Reprex using slightly more minimal test_tibble:

library(tidyverse) 
test_tibble <- tibble(
  par = list(
    list(mean = 1, sd = 1),
    list(rate = 3)),
  adj = rep(2, 2))

test_tibble %>% glimpse()
#> Observations: 2
#> Variables: 2
#> $ par <list> [[1, 1], [3]]
#> $ adj <dbl> 2, 2

Using jim89's previous map2 only approach:

# using map2 only
test_tibble %>% 
  mutate(
    par = map2(par, adj, function(list, adjustment) {
      list[[1]] <- list[[1]] + adjustment
      list 
    })) %>% glimpse()
#> Observations: 2
#> Variables: 2
#> $ par <list> [[3, 1], [5]]
#> $ adj <dbl> 2, 2

Existing modify_at answer is different (+2 added to both elements of test_tibble$par[[1]])

test_tibble %>%
  mutate(par = modify_at(par, 1, ~ map2(.x, adj, `+`))) %>% 
  glimpse()
#> Observations: 2
#> Variables: 2
#> $ par <list> [[3, 3], [3]]
#> $ adj <dbl> 2, 2

Does the modify_at example needs rearranging slightly?
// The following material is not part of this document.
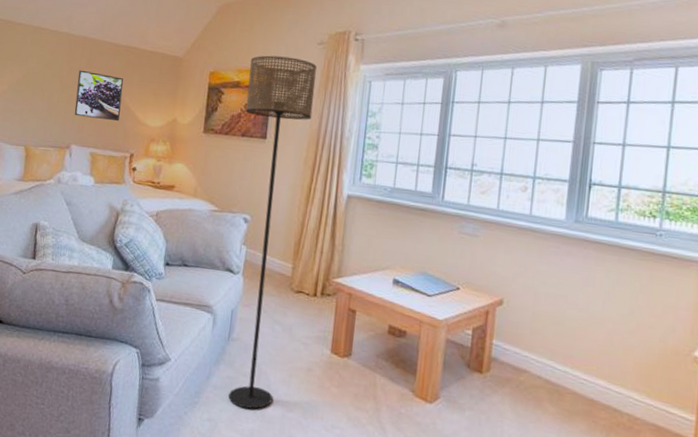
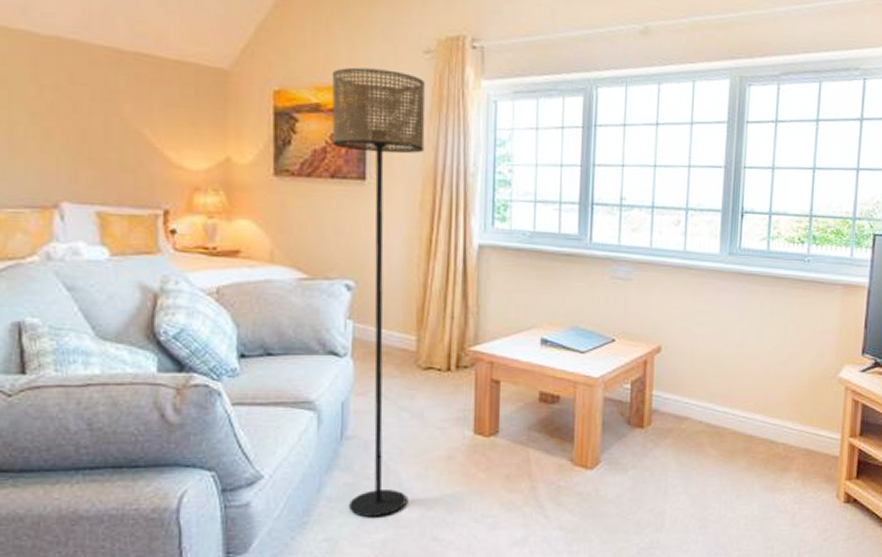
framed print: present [74,70,124,122] -> none [56,88,139,165]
Perhaps something like this?

test_tibble %>%
  mutate(par = map2(par, adj, function(a, b) { 
    modify_at(a, 1, ~ .x + .y, b) 
  })) %>% glimpse()
#> Observations: 2
#> Variables: 2
#> $ par <list> [[3, 1], [5]]
#> $ adj <dbl> 2, 2

Created on 2018-05-02 by the reprex package (v0.2.0).


#7

I misunderstood the question then. :thinking: I thought it was adding adj to the first element of par, but it is not. You're right. Let's say it is not the correct answer but an example of mutate_at. :wink:
Thanks for seeing it and add a way around. (nice idea glimpse to see list column.)